------ Kaynak Metin ------

Anasayfa / Aktüel

Sındırgı ve Simav Depremlerinde Magma İzleri: Hibrit Model Tartışması

Balıkesir’in Sındırgı ve Kütahya’nın Simav ilçelerinde son dönemde yoğunlaşan deprem aktivitesinin, yalnızca tektonik süreçlerle değil, magmatik etkilerle de ilişkili olabileceği ileri sürülüyor. ESOGÜ’den Prof. Dr. Özgür Karaoğlu, bölgede 20 bini aşkın sarsıntının kaydedildiğini belirterek, Miyosen dönemi volkanizmasına işaret eden jeolojik yapının hibrit deprem mekanizmasına işaret ettiğini ve jeofizik araştırmaların planlandığını açıkladı.

 

Bölgesel Deprem Aktivitesi ve Yeni Tartışma: Hibrit Sistem
Son aylarda Batı Anadolu’nun Sındırgı–Simav kuşağında olağan dışı bir sismik hareketlilik gözleniyor. Eskişehir Osmangazi Üniversitesi Jeoloji Mühendisliği Bölümü Öğretim Üyesi Prof. Dr. Özgür Karaoğlu’nun verdiği bilgilere göre, özellikle birbirine yakın bu iki yerleşim çevresinde toplam 20 bini aşkın deprem kaydedildi. Bölgedeki sarsıntıların bir kısmının haritalanmış fay hatlarıyla örtüşmediği, bazılarının ise daha önce tanımlanmamış kırık sistemlerinde meydana geldiği belirtiliyor.

Bu durum, klasik tektonik deprem modellerinin ötesinde bir değerlendirmeyi zorunlu kılıyor. Prof. Karaoğlu, bu depremlerin “hibrit” karakter taşıyabileceğini ifade ederek, aynı faylanma örüntüsünün Santorini çevresindeki volkanik alanlarda da gözlendiğini hatırlatıyor. Bölgedeki sarsıntıların hem kırık aktivitesine hem de magmatik basınç mekanizmalarına işaret ettiğini dile getiriyor.

Jeolojik Arka Plan: Miyosen Volkanizmasının İzleri
Sındırgı ve Simav, Batı Anadolu’nun karmaşık tektonik ve magmatik evrimini yansıtan alanları arasında yer alıyor. Miyosen döneminde etkin olan volkanizmanın, jeolojik kayıtlarda geniş alanlarda iz bıraktığı biliniyor. Karaoğlu, bazı araştırmacıların bölge için “volkanizmanın olmadığı” değerlendirmesini yapsa da stratigrafik ve petrografik bulguların Güney Sındırgı’da geçmiş volkanik faaliyetleri doğruladığını vurguluyor.

Bu bağlamda, bölgede dar bir alanda yoğunlaşan ve bilinen fay hatlarından uzak gerçekleşen sarsıntılar, magmatik kökenli basınçlanmanın yeniden ele alınması gerektiğine işaret ediyor. Karaoğlu'na göre, yer altındaki magma kütlesi, eski kırık sistemlerini zorlayarak hem dikey hem yatay yönde hareket edebiliyor ve bu hareket esnasında yeni mikro çatlak alanları oluşturarak sismik titreşimlere neden olabiliyor.

------ Sağlanan Veriler ------

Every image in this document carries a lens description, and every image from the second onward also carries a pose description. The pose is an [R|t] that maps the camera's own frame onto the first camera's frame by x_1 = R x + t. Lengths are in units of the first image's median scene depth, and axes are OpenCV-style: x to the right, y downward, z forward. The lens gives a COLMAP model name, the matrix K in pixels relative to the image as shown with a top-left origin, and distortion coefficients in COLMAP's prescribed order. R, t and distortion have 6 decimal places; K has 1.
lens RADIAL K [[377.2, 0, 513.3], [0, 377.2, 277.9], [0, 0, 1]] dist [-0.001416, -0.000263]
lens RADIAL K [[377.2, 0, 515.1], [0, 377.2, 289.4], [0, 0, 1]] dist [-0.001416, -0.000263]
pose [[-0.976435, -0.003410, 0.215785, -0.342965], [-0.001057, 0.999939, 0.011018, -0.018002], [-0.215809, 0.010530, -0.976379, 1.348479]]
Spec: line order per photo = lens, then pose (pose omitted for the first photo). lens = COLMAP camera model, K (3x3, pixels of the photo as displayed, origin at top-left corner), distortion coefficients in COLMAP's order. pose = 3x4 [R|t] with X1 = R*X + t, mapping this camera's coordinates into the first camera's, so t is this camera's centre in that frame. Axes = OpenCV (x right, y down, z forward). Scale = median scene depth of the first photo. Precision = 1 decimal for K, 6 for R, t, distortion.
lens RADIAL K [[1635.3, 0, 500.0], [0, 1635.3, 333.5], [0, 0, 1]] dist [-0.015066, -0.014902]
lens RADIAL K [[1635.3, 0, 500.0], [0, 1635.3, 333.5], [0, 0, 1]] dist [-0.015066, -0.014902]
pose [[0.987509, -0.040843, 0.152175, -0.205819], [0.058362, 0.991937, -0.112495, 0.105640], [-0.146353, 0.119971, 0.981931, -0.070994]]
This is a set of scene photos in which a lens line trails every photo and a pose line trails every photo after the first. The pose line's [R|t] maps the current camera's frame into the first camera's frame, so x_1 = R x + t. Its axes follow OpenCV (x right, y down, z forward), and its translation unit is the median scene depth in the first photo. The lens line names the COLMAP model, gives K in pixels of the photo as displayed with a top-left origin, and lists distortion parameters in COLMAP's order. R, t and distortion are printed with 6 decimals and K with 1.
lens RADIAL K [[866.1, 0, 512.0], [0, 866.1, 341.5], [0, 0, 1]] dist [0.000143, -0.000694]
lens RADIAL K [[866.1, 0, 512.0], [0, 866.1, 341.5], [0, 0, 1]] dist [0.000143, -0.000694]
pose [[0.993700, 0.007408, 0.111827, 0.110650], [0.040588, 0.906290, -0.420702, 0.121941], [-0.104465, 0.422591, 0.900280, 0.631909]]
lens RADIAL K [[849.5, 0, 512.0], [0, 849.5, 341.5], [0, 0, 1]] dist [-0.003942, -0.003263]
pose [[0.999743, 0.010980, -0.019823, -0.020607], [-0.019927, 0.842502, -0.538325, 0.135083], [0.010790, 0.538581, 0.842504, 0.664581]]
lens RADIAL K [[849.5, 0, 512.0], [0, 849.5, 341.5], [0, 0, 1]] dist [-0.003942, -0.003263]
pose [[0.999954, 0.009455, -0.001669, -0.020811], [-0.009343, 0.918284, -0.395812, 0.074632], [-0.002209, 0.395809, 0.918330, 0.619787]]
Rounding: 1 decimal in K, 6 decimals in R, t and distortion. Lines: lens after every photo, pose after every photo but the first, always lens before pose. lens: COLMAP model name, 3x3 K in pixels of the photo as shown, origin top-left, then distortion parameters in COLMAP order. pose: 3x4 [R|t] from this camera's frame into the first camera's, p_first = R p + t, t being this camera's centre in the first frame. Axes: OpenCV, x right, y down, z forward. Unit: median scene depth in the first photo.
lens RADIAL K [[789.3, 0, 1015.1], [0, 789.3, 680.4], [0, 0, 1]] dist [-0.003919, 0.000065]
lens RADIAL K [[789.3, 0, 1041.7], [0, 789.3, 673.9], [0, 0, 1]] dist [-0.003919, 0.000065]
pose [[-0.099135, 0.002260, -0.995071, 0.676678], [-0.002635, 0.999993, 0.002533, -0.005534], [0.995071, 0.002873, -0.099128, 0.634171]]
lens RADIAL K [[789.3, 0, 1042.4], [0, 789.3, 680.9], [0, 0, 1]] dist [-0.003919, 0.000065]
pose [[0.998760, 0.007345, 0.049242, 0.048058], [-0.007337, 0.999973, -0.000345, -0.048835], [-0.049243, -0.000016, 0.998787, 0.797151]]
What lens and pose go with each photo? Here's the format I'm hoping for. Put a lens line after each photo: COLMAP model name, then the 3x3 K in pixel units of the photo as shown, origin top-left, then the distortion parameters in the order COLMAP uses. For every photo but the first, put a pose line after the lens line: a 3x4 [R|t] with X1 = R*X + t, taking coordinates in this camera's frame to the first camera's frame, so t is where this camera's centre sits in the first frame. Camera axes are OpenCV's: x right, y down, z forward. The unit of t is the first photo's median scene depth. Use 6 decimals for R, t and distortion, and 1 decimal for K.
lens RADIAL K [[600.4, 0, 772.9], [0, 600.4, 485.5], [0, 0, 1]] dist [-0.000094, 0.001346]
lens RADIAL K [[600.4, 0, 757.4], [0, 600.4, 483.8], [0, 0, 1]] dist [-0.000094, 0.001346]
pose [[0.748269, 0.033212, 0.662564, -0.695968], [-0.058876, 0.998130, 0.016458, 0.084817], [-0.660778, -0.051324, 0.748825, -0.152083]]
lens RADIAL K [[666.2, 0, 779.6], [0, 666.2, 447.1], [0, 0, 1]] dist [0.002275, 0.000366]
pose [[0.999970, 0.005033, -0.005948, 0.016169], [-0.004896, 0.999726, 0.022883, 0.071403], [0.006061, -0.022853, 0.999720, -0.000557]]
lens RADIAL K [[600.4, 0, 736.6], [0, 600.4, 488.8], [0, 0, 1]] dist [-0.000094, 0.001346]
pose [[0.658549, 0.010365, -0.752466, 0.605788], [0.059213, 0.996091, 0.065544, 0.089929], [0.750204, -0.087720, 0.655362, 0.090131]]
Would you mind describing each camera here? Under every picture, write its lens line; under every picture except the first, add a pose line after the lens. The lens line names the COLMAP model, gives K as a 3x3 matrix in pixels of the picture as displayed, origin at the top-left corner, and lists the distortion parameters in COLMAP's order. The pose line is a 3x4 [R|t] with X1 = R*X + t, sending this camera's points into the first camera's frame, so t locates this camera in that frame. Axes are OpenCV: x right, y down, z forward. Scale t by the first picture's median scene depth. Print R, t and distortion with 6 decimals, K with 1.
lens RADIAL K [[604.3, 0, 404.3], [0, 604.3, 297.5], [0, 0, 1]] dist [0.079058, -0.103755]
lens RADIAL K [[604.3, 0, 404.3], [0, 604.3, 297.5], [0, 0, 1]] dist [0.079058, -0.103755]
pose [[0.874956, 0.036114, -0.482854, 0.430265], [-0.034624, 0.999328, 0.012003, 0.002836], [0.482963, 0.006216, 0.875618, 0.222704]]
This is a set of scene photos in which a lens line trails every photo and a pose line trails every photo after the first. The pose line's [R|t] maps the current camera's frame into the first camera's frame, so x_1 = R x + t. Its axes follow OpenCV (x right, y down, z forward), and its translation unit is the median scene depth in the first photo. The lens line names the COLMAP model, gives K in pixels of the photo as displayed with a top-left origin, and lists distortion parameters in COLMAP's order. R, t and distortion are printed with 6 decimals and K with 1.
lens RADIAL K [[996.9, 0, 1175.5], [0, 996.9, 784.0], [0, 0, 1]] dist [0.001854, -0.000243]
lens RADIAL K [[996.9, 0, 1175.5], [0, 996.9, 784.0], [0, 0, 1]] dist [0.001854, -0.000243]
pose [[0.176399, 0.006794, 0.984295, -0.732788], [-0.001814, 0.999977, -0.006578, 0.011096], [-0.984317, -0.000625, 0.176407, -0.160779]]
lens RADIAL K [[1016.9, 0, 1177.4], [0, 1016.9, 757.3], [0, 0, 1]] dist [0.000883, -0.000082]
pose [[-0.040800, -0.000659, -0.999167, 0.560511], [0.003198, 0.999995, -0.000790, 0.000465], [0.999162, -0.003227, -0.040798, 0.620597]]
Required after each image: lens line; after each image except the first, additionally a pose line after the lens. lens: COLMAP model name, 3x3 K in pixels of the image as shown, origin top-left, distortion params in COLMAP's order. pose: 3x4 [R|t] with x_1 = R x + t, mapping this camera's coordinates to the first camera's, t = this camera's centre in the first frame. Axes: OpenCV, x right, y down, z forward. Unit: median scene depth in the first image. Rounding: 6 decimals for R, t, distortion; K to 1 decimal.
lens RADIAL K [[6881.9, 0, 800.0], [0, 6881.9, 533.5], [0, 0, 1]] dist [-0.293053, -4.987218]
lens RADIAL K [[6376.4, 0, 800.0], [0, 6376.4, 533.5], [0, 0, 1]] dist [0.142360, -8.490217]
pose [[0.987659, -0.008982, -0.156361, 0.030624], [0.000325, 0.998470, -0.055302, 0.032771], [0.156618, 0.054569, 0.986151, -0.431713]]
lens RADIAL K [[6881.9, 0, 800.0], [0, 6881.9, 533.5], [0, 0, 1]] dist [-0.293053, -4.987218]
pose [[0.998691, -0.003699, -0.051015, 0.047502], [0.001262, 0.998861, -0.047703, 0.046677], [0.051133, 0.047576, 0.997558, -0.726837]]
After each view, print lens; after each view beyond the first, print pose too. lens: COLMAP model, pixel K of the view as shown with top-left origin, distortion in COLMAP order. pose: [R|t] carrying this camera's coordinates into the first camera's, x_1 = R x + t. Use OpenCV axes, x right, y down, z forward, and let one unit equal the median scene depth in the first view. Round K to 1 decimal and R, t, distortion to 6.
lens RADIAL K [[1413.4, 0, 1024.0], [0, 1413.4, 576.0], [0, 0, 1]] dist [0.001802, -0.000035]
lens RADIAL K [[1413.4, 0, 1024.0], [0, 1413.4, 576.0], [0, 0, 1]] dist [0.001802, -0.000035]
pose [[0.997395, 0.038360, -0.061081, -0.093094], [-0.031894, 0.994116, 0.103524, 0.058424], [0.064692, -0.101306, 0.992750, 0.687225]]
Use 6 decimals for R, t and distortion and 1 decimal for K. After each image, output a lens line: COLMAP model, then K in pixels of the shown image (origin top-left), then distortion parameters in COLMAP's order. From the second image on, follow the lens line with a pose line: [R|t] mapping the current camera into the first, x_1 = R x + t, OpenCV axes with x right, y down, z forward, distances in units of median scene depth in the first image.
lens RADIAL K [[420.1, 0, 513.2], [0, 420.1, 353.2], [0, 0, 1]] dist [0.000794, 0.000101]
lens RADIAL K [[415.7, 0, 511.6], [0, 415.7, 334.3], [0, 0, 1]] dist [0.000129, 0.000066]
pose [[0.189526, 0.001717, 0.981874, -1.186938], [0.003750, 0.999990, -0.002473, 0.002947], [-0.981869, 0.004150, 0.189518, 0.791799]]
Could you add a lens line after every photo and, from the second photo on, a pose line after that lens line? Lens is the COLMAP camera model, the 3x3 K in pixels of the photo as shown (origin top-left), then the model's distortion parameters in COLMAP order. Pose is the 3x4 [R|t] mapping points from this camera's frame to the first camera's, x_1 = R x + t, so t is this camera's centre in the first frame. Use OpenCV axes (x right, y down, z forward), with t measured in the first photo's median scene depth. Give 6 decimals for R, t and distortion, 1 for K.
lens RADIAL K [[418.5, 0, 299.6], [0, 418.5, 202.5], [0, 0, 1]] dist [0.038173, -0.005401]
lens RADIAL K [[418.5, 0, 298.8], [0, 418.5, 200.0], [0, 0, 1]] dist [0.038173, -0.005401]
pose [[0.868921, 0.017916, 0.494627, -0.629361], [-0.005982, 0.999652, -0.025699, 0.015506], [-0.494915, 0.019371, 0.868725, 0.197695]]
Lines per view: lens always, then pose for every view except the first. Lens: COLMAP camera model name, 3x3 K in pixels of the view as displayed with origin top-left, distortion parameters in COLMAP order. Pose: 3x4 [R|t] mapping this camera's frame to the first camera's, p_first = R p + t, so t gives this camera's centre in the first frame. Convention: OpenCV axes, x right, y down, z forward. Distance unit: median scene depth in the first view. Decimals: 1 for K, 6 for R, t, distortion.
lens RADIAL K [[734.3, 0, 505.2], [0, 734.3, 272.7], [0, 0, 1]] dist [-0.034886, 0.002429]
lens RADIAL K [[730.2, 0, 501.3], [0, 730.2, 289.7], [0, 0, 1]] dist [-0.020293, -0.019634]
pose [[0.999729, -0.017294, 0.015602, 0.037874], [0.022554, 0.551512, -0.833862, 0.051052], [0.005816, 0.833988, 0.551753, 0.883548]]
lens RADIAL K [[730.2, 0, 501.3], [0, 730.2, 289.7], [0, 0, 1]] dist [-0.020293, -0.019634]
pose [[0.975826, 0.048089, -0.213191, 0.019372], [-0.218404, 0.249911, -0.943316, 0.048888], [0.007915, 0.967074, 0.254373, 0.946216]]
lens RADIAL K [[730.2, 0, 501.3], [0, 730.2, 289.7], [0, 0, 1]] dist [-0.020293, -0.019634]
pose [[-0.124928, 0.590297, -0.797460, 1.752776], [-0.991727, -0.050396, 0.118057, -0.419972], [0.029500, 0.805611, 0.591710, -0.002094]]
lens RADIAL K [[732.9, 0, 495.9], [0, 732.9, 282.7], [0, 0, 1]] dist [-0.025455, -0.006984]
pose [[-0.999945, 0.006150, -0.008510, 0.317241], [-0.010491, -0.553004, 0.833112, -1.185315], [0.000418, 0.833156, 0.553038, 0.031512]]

------

# [Çözülecek Problem]
Kaynak metne göre şu soruları yanıtlayın:
1. Sındırgı ve Simav çevresinde toplam kaç deprem kaydedildi?
2. Prof. Karaoğlu'na göre aynı faylanma örüntüsü hangi bölgedeki volkanik alanlarda da gözlendi?
3. Stratigrafik ve petrografik bulgular geçmiş volkanik faaliyetleri nerede doğruluyor?
Cevap verirken yalnızca kaynak metni kullanın.

# [Cevap Alanı]
1. 20 bini aşkın deprem kaydedildi.
2. Santorini çevresindeki volkanik alanlarda gözlendi.
3. Güney Sındırgı'da doğruluyor.